---------- Stored data

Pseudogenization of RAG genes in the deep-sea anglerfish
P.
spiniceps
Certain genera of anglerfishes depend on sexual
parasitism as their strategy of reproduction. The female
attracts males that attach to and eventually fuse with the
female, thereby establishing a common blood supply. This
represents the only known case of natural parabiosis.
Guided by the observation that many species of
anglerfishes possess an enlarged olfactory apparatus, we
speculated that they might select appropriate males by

--------------------

Task directions: Number of lines above holding "males"? Give that number alone.

Output for this task: 2